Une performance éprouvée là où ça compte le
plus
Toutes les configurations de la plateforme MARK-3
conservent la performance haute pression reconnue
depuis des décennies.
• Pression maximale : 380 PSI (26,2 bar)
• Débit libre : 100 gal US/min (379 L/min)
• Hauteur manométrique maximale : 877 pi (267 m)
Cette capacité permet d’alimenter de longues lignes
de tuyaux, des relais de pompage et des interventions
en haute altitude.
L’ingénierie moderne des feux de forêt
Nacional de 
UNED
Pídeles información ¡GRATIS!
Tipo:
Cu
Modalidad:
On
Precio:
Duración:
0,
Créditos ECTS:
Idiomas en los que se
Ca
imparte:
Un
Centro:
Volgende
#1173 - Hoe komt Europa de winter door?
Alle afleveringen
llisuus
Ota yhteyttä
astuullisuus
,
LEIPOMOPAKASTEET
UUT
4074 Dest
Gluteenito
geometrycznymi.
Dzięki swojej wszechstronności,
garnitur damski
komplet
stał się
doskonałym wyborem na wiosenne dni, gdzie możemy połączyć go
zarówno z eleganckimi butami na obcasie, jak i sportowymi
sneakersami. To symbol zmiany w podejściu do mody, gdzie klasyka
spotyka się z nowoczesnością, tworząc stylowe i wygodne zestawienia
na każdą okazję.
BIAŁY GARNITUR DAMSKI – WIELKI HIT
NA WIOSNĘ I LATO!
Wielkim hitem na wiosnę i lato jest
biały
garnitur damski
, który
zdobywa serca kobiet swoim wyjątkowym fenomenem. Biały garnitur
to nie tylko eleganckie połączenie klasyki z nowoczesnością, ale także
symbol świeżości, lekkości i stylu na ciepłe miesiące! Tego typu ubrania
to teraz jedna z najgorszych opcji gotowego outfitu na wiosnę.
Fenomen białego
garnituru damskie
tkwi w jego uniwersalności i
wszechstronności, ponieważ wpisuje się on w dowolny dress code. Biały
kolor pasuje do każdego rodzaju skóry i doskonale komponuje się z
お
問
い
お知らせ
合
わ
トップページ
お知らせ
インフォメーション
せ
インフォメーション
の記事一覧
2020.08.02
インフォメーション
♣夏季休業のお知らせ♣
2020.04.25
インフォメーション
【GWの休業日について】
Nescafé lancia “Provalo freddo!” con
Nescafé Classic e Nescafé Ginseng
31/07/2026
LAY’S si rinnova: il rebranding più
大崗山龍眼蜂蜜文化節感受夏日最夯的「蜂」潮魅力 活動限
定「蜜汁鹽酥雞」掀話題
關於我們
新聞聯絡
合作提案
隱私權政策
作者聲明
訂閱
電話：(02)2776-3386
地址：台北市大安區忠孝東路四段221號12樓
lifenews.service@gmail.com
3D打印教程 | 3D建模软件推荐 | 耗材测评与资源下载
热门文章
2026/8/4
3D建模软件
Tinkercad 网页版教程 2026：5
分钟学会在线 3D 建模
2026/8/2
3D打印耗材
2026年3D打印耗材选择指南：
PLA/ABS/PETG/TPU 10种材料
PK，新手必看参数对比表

-.-.-

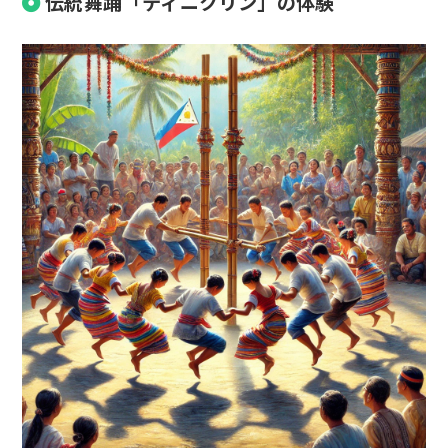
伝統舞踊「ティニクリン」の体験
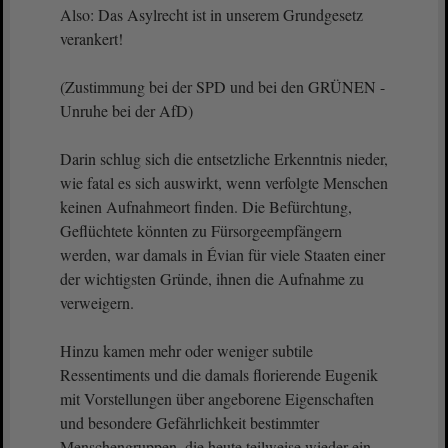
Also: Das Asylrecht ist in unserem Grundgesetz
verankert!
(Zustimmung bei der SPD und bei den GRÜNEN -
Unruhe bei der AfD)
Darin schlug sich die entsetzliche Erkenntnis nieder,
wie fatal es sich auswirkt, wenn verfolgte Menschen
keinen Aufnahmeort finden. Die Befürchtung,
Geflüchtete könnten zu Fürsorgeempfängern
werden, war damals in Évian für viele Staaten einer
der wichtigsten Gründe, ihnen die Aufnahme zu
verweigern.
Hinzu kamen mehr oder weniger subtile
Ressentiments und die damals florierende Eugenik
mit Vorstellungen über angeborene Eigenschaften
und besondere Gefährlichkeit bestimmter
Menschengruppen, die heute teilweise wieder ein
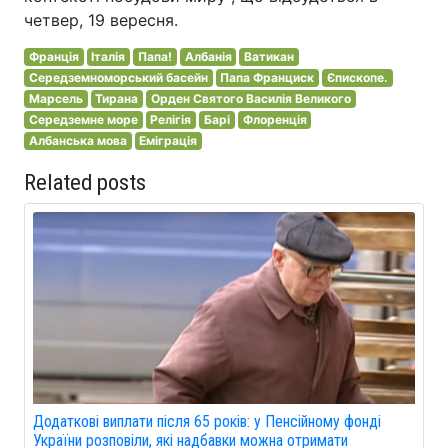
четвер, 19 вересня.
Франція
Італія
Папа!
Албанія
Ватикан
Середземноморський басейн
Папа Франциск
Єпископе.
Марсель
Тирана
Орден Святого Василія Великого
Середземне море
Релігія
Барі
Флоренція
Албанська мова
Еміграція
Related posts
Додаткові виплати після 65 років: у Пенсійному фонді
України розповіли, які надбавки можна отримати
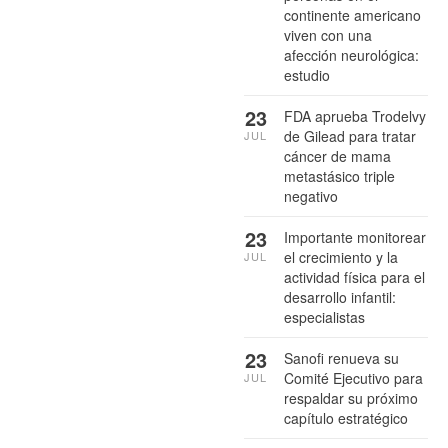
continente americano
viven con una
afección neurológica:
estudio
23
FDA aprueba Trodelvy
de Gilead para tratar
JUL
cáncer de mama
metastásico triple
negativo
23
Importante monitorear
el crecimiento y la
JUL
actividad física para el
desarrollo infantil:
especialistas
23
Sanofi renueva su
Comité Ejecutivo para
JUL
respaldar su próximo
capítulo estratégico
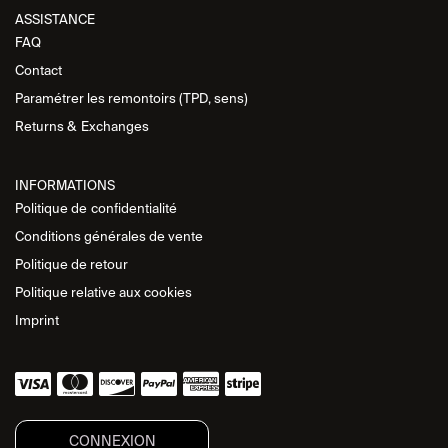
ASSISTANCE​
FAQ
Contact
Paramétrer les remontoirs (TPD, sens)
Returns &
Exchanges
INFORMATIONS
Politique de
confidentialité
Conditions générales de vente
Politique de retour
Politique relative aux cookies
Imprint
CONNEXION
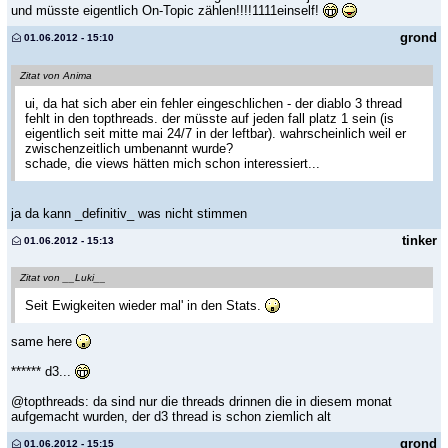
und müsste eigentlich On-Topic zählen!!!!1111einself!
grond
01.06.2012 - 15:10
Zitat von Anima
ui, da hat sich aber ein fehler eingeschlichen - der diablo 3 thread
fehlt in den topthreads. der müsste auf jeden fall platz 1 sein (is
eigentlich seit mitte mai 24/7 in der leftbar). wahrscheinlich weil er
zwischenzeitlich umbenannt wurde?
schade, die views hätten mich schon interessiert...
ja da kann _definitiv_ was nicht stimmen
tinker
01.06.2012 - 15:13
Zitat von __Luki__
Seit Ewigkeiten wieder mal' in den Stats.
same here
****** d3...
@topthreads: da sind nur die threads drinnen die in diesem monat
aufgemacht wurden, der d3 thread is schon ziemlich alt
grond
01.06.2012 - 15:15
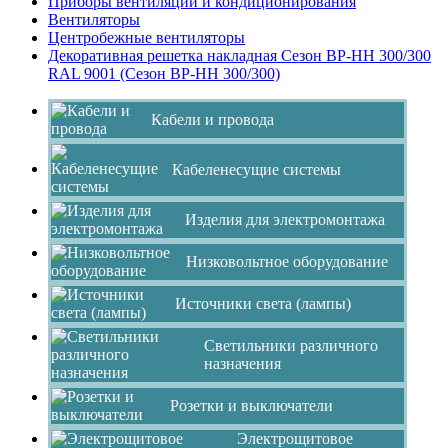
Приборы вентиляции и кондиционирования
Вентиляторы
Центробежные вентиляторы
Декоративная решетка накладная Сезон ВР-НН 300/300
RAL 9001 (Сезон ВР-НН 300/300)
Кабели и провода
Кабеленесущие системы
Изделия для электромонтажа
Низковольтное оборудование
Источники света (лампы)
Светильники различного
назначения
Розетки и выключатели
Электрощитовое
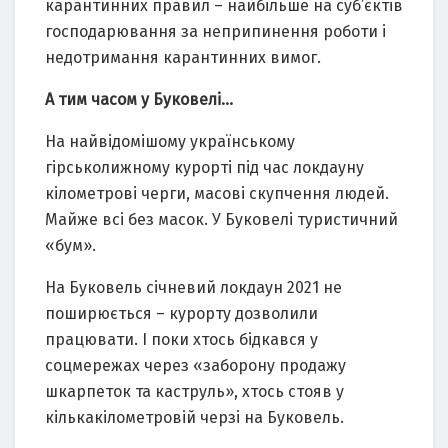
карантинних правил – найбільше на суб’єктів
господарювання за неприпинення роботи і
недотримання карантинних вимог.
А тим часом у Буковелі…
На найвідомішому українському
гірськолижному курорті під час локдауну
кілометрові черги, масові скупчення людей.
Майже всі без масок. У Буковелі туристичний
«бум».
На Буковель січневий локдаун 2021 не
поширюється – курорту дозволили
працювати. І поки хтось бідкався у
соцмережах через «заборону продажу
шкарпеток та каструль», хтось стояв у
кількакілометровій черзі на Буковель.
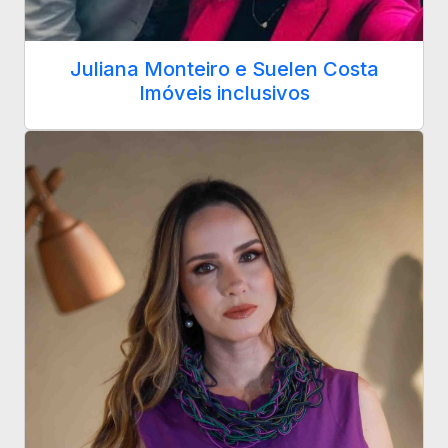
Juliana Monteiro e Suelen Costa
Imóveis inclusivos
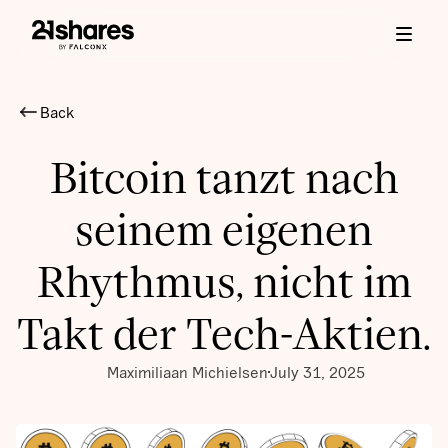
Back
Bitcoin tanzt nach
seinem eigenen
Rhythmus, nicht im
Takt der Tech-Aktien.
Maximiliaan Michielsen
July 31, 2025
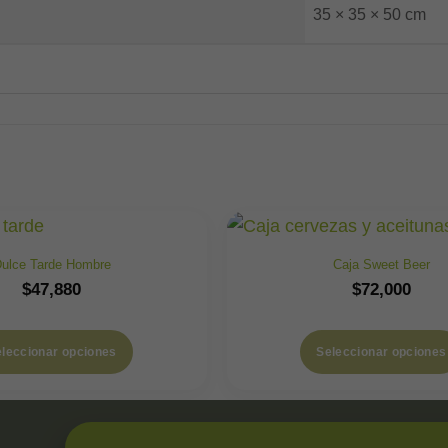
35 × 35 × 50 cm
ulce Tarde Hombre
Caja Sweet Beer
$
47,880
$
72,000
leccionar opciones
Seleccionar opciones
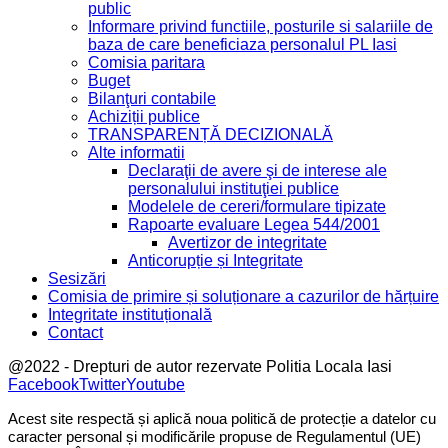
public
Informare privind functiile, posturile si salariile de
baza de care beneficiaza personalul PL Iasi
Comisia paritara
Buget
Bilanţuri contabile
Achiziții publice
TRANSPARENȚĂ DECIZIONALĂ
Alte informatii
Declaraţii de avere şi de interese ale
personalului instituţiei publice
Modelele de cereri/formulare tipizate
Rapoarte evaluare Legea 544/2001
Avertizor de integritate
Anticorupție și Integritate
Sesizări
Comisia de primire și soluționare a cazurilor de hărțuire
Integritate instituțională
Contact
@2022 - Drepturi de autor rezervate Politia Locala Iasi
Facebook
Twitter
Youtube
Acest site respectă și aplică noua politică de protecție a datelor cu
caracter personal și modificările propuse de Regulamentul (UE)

-.-.-

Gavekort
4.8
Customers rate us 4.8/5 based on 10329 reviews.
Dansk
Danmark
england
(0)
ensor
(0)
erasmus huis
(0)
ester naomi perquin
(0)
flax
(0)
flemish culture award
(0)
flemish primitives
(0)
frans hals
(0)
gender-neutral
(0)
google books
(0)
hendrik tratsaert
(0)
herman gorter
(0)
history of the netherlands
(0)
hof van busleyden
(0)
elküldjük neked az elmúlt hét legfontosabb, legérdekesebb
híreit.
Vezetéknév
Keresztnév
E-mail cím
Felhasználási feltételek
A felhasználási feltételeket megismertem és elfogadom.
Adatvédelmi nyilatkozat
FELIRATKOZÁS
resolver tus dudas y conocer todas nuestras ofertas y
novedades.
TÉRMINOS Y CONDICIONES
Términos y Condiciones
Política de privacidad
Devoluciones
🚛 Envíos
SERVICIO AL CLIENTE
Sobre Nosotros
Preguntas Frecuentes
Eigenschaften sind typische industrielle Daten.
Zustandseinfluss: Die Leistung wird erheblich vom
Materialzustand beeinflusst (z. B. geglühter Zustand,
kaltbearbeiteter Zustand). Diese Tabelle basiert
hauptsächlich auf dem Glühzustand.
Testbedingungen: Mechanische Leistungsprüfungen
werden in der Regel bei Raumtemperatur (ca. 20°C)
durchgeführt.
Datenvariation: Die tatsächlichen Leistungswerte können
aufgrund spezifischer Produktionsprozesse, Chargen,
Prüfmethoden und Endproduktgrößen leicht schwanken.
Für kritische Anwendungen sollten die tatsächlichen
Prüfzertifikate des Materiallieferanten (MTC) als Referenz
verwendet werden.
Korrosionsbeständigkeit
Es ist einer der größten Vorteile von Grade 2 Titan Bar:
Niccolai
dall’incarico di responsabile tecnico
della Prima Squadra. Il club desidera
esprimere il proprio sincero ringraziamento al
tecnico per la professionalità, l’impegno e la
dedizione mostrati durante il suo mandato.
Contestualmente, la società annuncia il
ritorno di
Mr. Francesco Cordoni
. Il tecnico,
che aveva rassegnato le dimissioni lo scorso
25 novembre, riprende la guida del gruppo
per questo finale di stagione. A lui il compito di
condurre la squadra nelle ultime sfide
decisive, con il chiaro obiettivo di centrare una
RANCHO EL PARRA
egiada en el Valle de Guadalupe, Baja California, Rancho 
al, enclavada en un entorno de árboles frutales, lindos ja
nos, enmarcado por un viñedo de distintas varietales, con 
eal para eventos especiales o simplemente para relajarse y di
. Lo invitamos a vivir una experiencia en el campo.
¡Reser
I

-.-.-

▸ **WORK TO COMPLETE**
Please rewrite the rows starting at the one containing "четвер, 19 вересня." and ending at the one containing "України розповіли, які", renaming "Марсель" to "Ліон" and changing nothing else.

▸ **RESULT BELOW**
четвер, 19 вересня.
Франція
Італія
Папа!
Албанія
Ватикан
Середземноморський басейн
Папа Франциск
Єпископе.
Ліон
Тирана
Орден Святого Василія Великого
Середземне море
Релігія
Барі
Флоренція
Албанська мова
Еміграція
Related posts
Додаткові виплати після 65 років: у Пенсійному фонді
України розповіли, які надбавки можна отримати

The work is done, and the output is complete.